Lest anyone doubt the misogyny behind this approach: he peppered his critique with unflattering still-images of Wilson that he’d taken from video interviews, each paused with her mouth open at just the wrong angle, before complaining that she had “laughed” during a newspaper interview and thus failed to take Homer seriously. He also dismissed Caroline Alexander, the only other women to have published an English-language translation of Iliad. (Many other women, of course, have worked on unpublished translations.)
This may sound like a niche academic row, but it’s just one more case-study in a world in which basic liberal norms – women having a go at translating Greek – are now weaponised online as examples of “woke”. This renders real “wokeness” – of which there’s plenty in academia – harder to tackle intelligently.
The world of academic classics has always had problems with male dominance – not least because you were most likely to get a childhood start on Greek if you attended historically male private schools. As an undergraduate at Oxford, I had a Greek language teacher who only asked questions of the men and would pretend he didn’t see women’s hands raised or hear female voices offering suggestions; in a seminar, I remember two male lecturers joking about which would do better as a Greek warlord with their own booty of slave girls to rape.

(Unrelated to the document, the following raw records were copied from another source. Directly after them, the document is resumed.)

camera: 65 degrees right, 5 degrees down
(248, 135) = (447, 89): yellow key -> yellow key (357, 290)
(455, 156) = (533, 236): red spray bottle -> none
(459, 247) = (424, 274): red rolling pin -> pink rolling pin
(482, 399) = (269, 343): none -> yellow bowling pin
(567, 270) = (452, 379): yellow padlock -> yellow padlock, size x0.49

By the time I returned to this world for a PhD, things had got much better. But with this slow progress, as in many walks of life, there is a cadre of reactionary men who feel a privileged realm is being slowly stolen from them.
In 2018, the classicist Donna Zuckerberg published Not All Dead White Men, a survey of the ways classical literature has become fetishised in the world of online misogyny. As she points out, the alt-right are fond of using portentous quotes from Marcus Aurelius to dress up old stereotypes about the superiority of the masculine “rational” mind. A little knowledge is a dangerous thing: a little knowledge of the classics becomes a fig-leaf for sexism primped up to seem fancy.

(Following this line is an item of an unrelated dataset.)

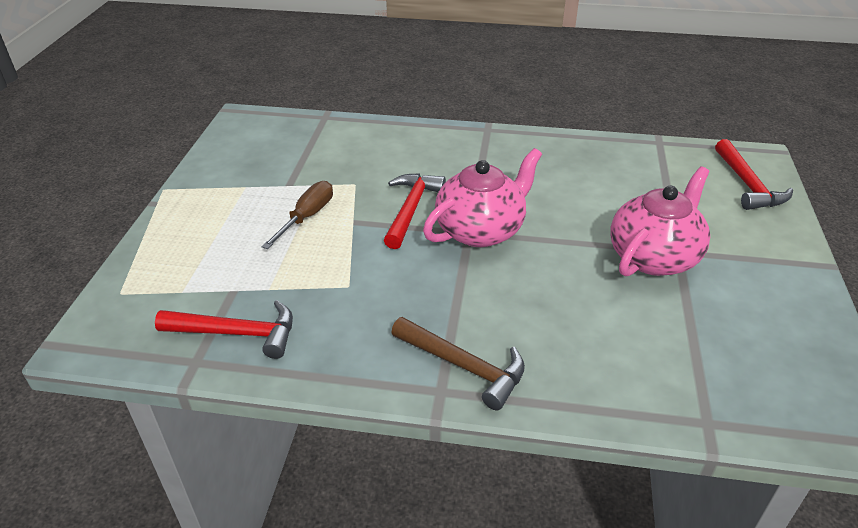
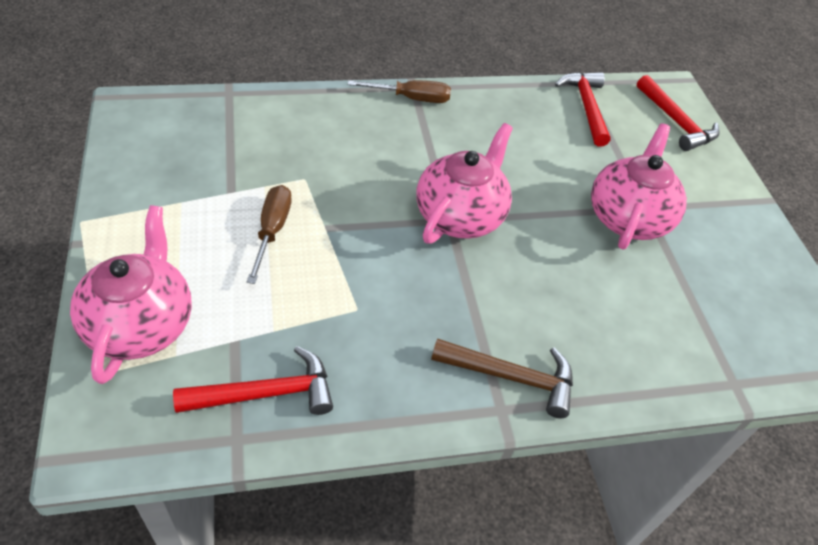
camera: 25 degrees left, 10 degrees up
(168, 265) = (141, 324): none -> pink teapot
(411, 209) = (379, 202): red hammer -> red hammer (586, 107)
(481, 137) = (411, 98): none -> brown screwdriver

What’s saddest about all this is the insult it renders to the Greeks themselves – dead white men among them. One of the most widely discussed passages in Wilson’s Odyssey concerned an episode of gender-based violence. While Odysseus’s enemies occupy his house, they have intercourse with his slave girls; later, the same women are executed by Odysseus’s son as punishment. Readers raised on Robert Fagles’s popular translation are used to seeing these women described as “sluts” or “whores”. But not only did Wilson restrain herself from such judgement, so did Homer. The original word is δμωαι, which literally means “the overpowered women”; Wilson translates it “slaves” or sometimes “housegirls”.

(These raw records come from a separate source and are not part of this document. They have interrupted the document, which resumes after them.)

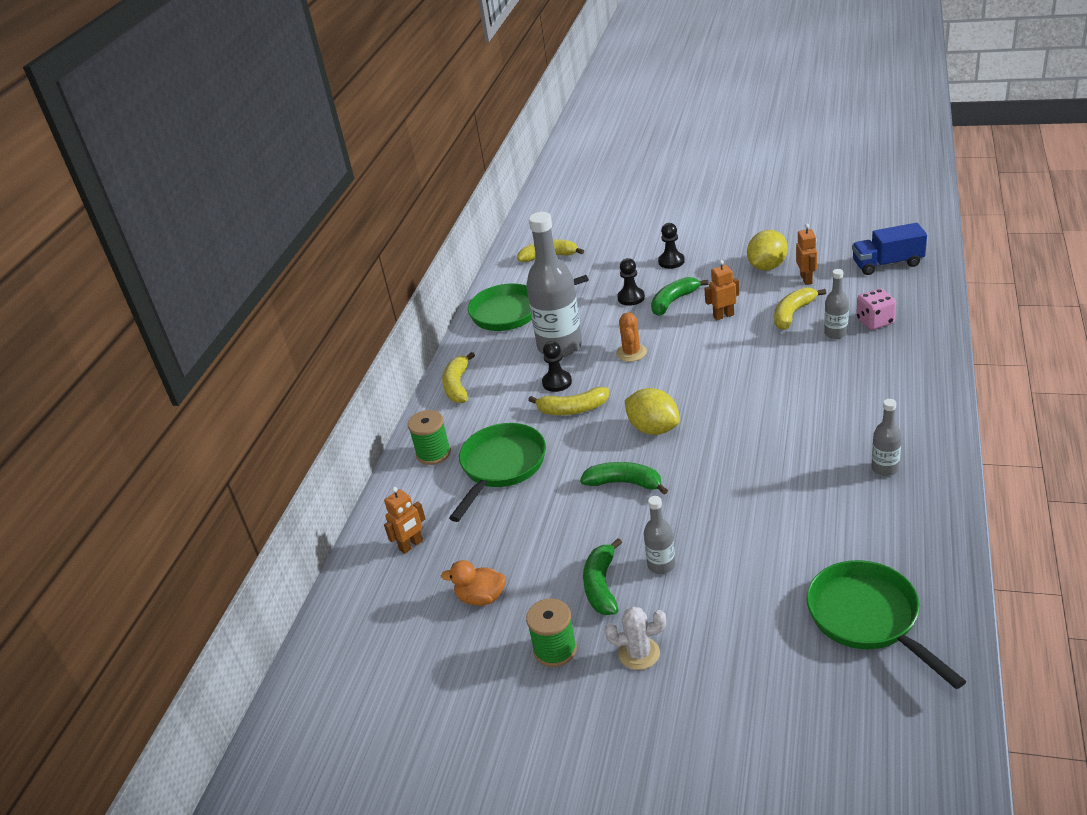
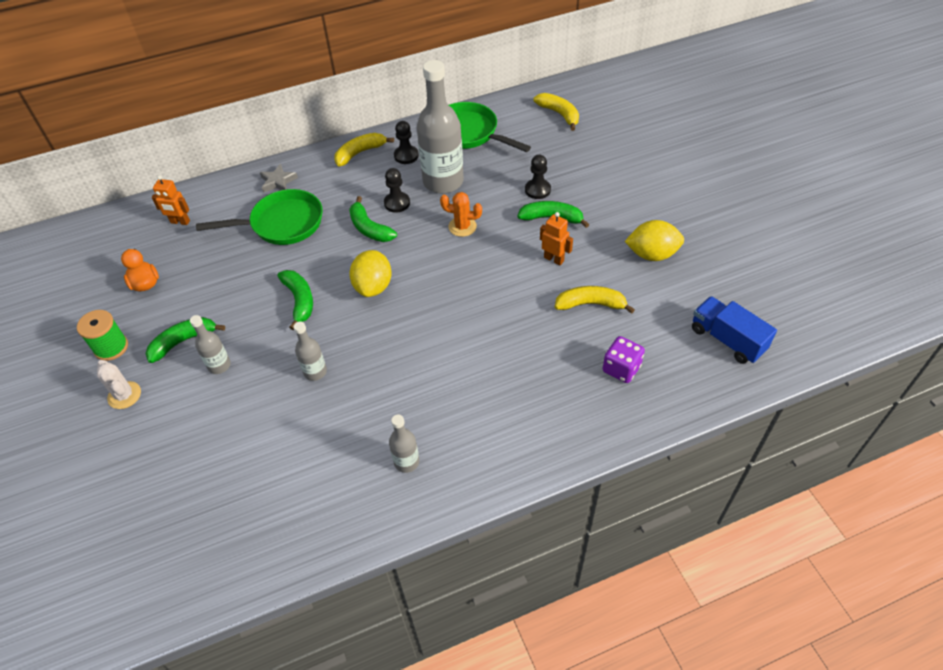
camera: 50 degrees right, 15 degrees up
(433, 453) = (278, 181): green spool -> grey star
(573, 409) = (369, 228): yellow banana -> green banana
(631, 353) = (462, 227): orange cactus -> orange cactus turned 45 degrees clockwise
(671, 261) = (610, 189): black pawn -> black pawn (406, 156)
(806, 279) = (653, 290): orange robot -> none
(835, 333) = (582, 347): grey bottle -> grey bottle (315, 372)
(868, 618) = (215, 523): green pan -> none
(875, 321) = (621, 369): pink dice -> purple dice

If this is an erasure of misogyny, it is only of misogyny inserted by later translators. Homer – whoever he was – was no more a mindless channel for his own era’s assumptions than Euripides (famously for his female protagonists) or Shakespeare. What confirms the Homeric poems as great literature is that they contain glimpses of empathy for every soul to whom their lines give breath.
It used to be an anti-woke position to remind readers that the dead white men of literature weren’t all reactionaries – they could share liberal values, too. The classics’ hard-right fan boys would do well to remember that.